• **About this task**
Set the records down again in full, exactly as they are, apart from the images.
───── Data for processing ─────
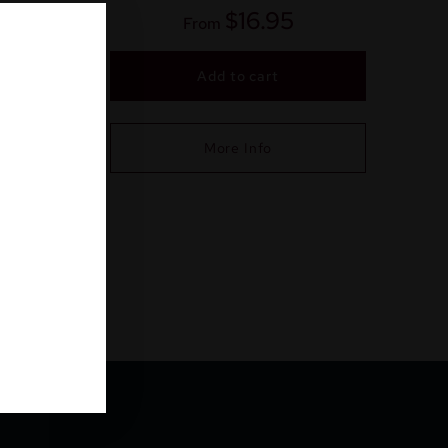
$
16.95
From
Add to cart
More Info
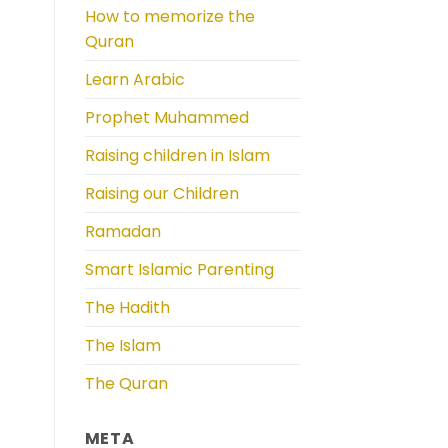
How to memorize the
Quran
Learn Arabic
Prophet Muhammed
Raising children in Islam
Raising our Children
Ramadan
Smart Islamic Parenting
The Hadith
The Islam
The Quran
META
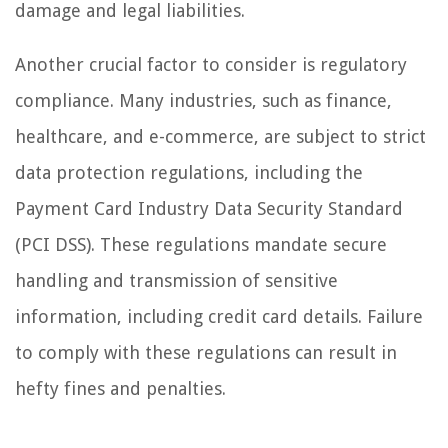
damage and legal liabilities.
Another crucial factor to consider is regulatory
compliance. Many industries, such as finance,
healthcare, and e-commerce, are subject to strict
data protection regulations, including the
Payment Card Industry Data Security Standard
(PCI DSS). These regulations mandate secure
handling and transmission of sensitive
information, including credit card details. Failure
to comply with these regulations can result in
hefty fines and penalties.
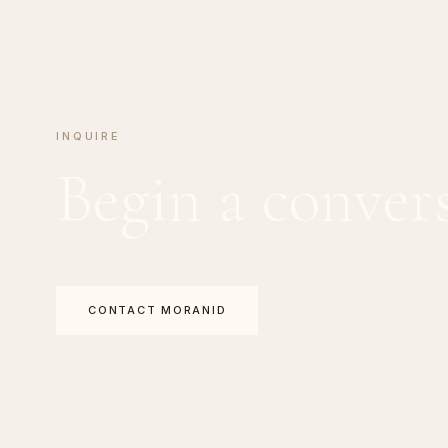
INQUIRE
Begin a conver
CONTACT MORANID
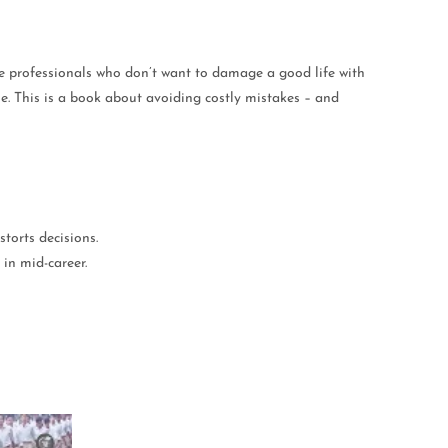
able professionals who don’t want to damage a good life with
me. This is a book about avoiding costly mistakes – and
storts decisions.
in mid-career.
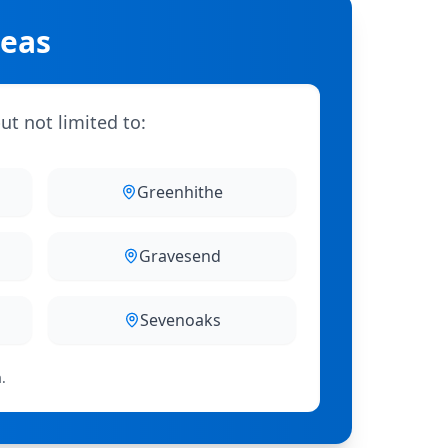
reas
ut not limited to:
Greenhithe
Gravesend
Sevenoaks
.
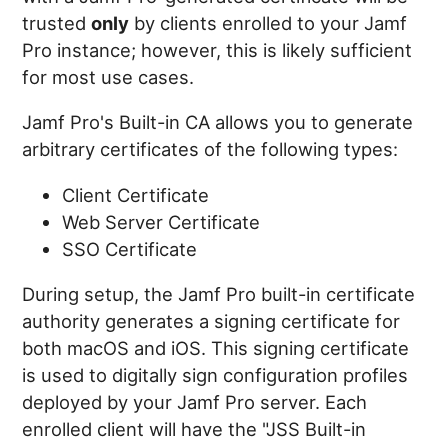
trusted
only
by clients enrolled to your Jamf
Pro instance; however, this is likely sufficient
for most use cases.
Jamf Pro's Built-in CA allows you to generate
arbitrary certificates of the following types:
Client Certificate
Web Server Certificate
SSO Certificate
During setup, the Jamf Pro built-in certificate
authority generates a signing certificate for
both macOS and iOS. This signing certificate
is used to digitally sign configuration profiles
deployed by your Jamf Pro server. Each
enrolled client will have the "JSS Built-in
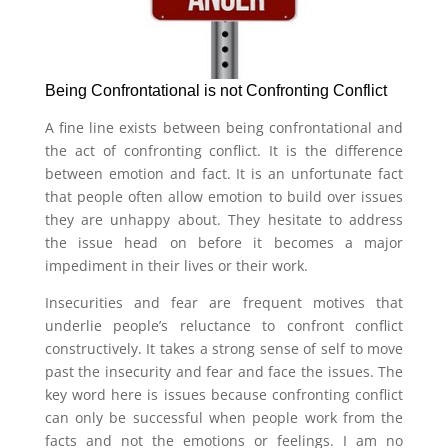
Being Confrontational is not Confronting Conflict
A fine line exists between being confrontational and
the act of confronting conflict. It is the difference
between emotion and fact. It is an unfortunate fact
that people often allow emotion to build over issues
they are unhappy about. They hesitate to address
the issue head on before it becomes a major
impediment in their lives or their work.
Insecurities and fear are frequent motives that
underlie people’s reluctance to confront conflict
constructively. It takes a strong sense of self to move
past the insecurity and fear and face the issues. The
key word here is issues because confronting conflict
can only be successful when people work from the
facts and not the emotions or feelings. I am no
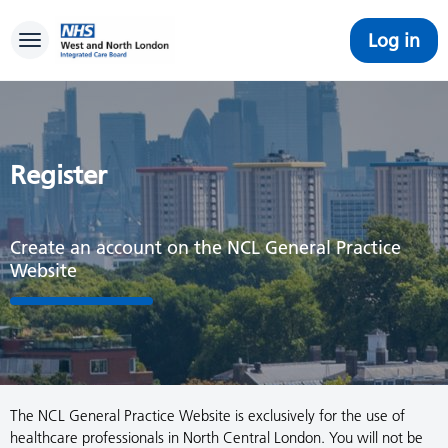
Log in
Toggle navigation
Register
Create an account on the NCL General Practice
Website
The NCL General Practice Website is exclusively for the use of
healthcare professionals in North Central London. You will not be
─────
• **Written response**
$
16.95
From
Add to cart
More Info
How to memorize the
Quran
Learn Arabic
Prophet Muhammed
Raising children in Islam
Raising our Children
Ramadan
Smart Islamic Parenting
The Hadith
The Islam
The Quran
META
damage and legal liabilities.
Another crucial factor to consider is regulatory
compliance. Many industries, such as finance,
healthcare, and e-commerce, are subject to strict
data protection regulations, including the
Payment Card Industry Data Security Standard
(PCI DSS). These regulations mandate secure
handling and transmission of sensitive
information, including credit card details. Failure
to comply with these regulations can result in
hefty fines and penalties.
INQUIRE
Begin a conver
CONTACT MORANID
able professionals who don’t want to damage a good life with
me. This is a book about avoiding costly mistakes – and
storts decisions.
in mid-career.
reas
ut not limited to:
Greenhithe
Gravesend
Sevenoaks
.
trusted
only
by clients enrolled to your Jamf
Pro instance; however, this is likely sufficient
for most use cases.
Jamf Pro's Built-in CA allows you to generate
arbitrary certificates of the following types:
Client Certificate
Web Server Certificate
SSO Certificate
During setup, the Jamf Pro built-in certificate
authority generates a signing certificate for
both macOS and iOS. This signing certificate
is used to digitally sign configuration profiles
deployed by your Jamf Pro server. Each
enrolled client will have the "JSS Built-in
Being Confrontational is not Confronting Conflict
A fine line exists between being confrontational and
the act of confronting conflict. It is the difference
between emotion and fact. It is an unfortunate fact
that people often allow emotion to build over issues
they are unhappy about. They hesitate to address
the issue head on before it becomes a major
impediment in their lives or their work.
Insecurities and fear are frequent motives that
underlie people’s reluctance to confront conflict
constructively. It takes a strong sense of self to move
past the insecurity and fear and face the issues. The
key word here is issues because confronting conflict
can only be successful when people work from the
facts and not the emotions or feelings. I am no
Log in
Toggle navigation
Register
Create an account on the NCL General Practice
Website
The NCL General Practice Website is exclusively for the use of
healthcare professionals in North Central London. You will not be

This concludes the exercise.